Count the lines in the items below that contain the word "Ihnen", and reply with the number alone.
(Supplied records)
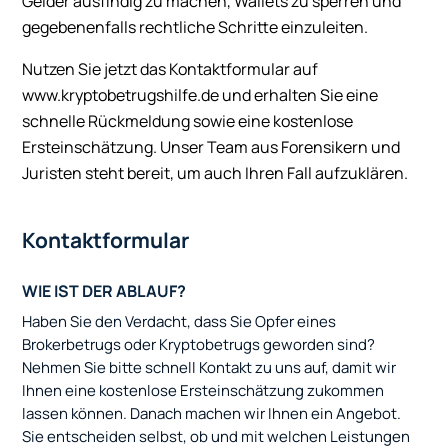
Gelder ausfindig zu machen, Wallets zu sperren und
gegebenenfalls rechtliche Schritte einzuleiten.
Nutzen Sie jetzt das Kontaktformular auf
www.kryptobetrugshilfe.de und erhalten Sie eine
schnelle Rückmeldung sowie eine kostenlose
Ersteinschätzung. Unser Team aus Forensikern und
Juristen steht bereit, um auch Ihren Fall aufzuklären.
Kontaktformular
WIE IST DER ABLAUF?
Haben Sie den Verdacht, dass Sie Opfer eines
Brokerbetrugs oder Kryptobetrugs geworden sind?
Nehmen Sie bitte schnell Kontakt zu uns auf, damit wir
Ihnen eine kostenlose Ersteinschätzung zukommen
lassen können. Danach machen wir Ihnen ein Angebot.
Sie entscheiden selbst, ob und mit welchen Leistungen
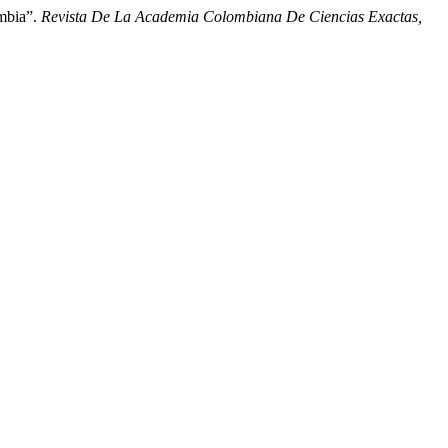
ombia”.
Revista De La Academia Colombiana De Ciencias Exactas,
(End Supplied records)
▶ [Reply]:
2